DIRECTIONS:
Copy the data below with "trace" substituted for each occurrence of "series" and everything else left unchanged. Omit the pictures.
· · · · ·
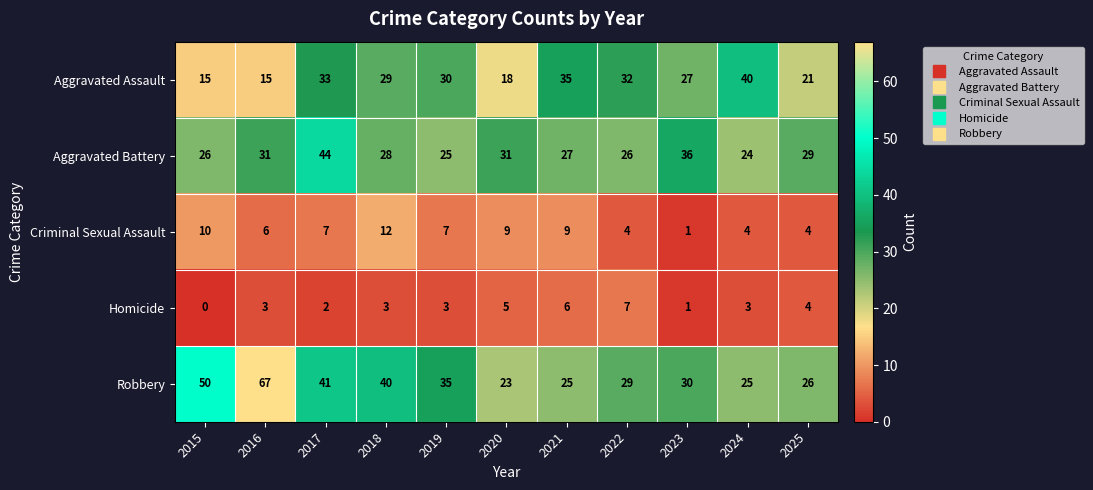

Where does the Aggravated Assault series first go above 29?

2017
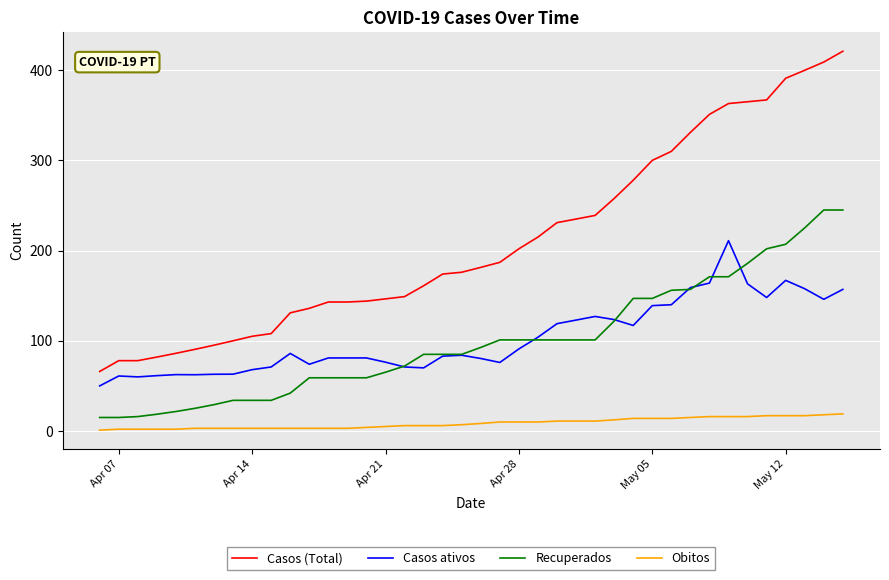

Which series has the largest total across all categories?

Casos (Total)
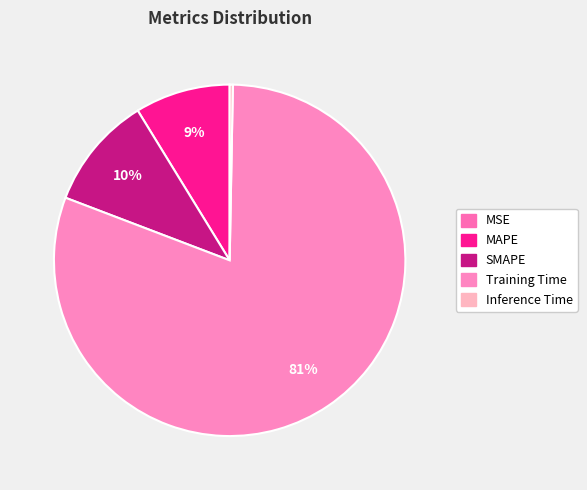

Count the number of slices in the pie.

5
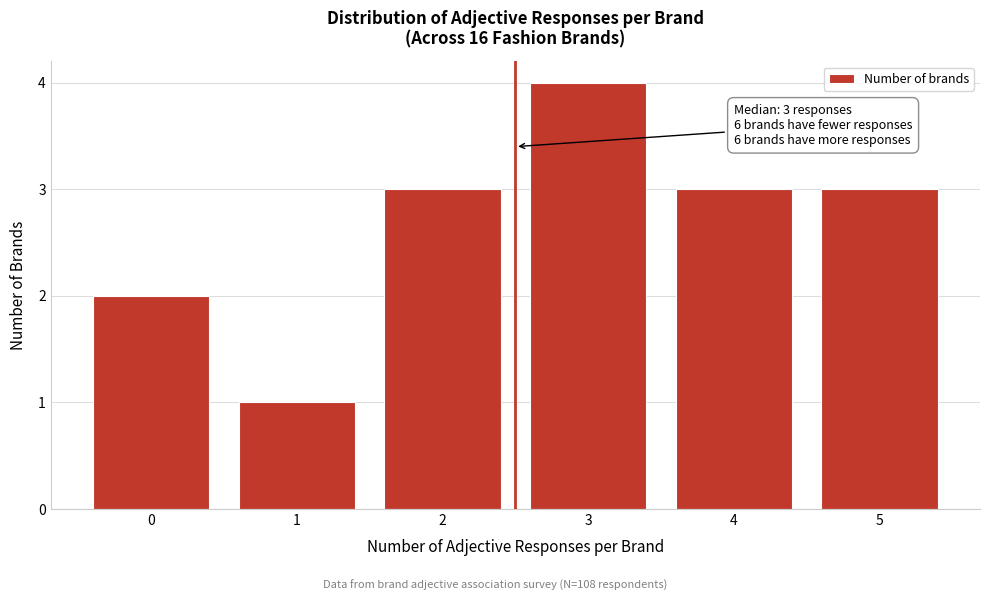

Reading right to left, list all the values displayed in this chart.

5=3	4=3	3=4	2=3	1=1	0=2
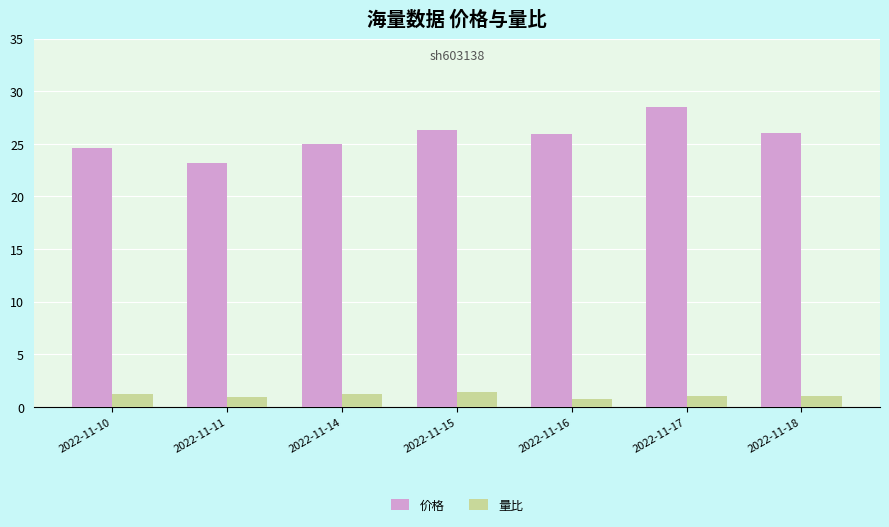

The 价格 series shows 43.4 at 2022-11-15. True or false?

False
· · · · ·
EXPECTED ANSWER:
Where does the Aggravated Assault trace first go above 29?

2017

Which trace has the largest total across all categories?

Casos (Total)

Count the number of slices in the pie.

5

Reading right to left, list all the values displayed in this chart.

5=3	4=3	3=4	2=3	1=1	0=2

The 价格 trace shows 43.4 at 2022-11-15. True or false?

False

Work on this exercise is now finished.